Hoy he descubierto que no hay nada peor que lamentarse. Llorar por las esquinas, poner cara de perrito apaleado, querer fingir que nada importa sin conseguirlo. Imaginar realidades y circunstancias que nunca llegarán porque, simplemente, son imposibles. Hay trenes que se pierden y otros que no llegan nunca.

Hoy he descubierto que no hay nada peor que quejarse. Afrontar el mundo con una mueca impostada, desesperar a los demás con desvaríos vacíos, patalear. Ver que todo es una mierda pero no poder luchar por el cambio por no saber por dónde empezar. Desear ser paciente, sabio y feliz y ser intransigente, estúpido y desgraciado.

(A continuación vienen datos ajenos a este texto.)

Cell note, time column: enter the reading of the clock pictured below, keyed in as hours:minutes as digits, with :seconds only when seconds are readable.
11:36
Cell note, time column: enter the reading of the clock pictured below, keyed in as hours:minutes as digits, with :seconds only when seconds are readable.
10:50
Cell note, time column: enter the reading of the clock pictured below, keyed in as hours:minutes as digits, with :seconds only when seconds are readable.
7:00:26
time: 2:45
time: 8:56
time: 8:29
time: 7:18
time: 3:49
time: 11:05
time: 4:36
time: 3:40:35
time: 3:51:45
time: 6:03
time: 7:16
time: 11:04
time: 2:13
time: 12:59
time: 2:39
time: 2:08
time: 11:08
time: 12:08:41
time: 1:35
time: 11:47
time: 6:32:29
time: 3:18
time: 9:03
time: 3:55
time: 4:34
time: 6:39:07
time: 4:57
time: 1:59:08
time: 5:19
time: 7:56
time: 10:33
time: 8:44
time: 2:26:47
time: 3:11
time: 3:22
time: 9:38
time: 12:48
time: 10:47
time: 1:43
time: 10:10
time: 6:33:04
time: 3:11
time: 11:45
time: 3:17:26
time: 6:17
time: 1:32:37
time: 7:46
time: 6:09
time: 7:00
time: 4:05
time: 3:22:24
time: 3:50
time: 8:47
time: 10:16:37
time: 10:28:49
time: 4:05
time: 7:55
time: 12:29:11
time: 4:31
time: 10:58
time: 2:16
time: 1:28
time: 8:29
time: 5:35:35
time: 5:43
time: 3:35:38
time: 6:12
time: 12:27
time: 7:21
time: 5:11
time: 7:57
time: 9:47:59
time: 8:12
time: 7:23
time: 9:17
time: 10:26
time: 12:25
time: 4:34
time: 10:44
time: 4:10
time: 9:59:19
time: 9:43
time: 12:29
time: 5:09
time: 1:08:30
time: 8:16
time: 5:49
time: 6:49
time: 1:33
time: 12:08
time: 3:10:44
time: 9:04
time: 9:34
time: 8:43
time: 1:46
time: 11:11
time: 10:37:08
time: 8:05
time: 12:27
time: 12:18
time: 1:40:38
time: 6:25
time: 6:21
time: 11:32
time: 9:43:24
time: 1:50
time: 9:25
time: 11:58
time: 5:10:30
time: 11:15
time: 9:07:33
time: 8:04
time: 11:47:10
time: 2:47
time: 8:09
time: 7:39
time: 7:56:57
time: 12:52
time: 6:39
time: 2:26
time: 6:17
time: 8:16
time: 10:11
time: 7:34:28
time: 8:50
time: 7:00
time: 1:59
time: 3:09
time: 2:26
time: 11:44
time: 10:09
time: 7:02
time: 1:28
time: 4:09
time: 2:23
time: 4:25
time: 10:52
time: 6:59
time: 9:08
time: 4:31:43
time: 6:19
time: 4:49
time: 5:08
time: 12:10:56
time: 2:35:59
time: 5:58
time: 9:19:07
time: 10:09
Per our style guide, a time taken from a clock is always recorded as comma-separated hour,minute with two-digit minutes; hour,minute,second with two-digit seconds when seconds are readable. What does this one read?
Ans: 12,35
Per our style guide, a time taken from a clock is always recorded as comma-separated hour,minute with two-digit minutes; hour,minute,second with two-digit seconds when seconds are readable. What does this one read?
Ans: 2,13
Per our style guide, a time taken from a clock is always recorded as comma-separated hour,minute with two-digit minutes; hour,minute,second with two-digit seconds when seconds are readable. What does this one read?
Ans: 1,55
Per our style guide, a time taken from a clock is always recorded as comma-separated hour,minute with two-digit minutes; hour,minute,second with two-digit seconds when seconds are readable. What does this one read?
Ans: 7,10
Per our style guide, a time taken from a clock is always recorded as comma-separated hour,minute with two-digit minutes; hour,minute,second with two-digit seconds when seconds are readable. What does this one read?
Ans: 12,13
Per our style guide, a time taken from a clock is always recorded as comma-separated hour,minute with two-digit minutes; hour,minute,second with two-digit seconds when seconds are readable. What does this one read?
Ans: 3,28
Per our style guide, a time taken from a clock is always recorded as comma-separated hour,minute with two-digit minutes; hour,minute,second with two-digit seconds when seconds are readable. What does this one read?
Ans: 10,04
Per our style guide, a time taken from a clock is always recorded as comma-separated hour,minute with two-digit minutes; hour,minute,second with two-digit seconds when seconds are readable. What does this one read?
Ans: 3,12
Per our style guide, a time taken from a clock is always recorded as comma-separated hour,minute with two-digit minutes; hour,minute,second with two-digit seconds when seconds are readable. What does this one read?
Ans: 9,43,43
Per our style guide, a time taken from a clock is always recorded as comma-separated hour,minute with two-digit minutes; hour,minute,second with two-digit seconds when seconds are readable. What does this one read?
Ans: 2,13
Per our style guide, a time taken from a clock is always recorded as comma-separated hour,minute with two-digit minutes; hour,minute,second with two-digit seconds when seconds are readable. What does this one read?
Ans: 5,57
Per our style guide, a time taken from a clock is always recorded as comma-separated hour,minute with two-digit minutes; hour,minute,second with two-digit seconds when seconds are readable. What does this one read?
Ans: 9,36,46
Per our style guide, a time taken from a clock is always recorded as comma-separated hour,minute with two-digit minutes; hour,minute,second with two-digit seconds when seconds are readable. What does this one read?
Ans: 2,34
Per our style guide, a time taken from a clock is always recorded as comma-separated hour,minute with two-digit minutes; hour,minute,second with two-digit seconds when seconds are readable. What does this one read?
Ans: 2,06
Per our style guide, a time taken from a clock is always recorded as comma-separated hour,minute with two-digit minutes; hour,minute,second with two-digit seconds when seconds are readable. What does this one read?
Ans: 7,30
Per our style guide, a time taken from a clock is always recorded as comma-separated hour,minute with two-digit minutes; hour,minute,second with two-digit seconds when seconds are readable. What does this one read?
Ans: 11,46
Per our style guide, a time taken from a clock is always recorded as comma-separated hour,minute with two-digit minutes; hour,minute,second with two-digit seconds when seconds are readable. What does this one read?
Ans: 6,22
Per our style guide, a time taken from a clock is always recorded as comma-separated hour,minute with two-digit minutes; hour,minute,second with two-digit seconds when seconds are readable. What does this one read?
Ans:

Hoy he descubierto que no hay nada peor que la soledad. Las corazas no sirven, la palabrería no vale. No es lo mismo ser gilipollas que valiente, aunque muchas veces ambas cosas se parezcan. Se puede ser responsable de los actos y al mismo tiempo no tener la verguenza torera de plantar cara a las consecuencias.

Hoy he descubierto que no hay nada peor que ser un solitario quejica, llorón y nostálgico.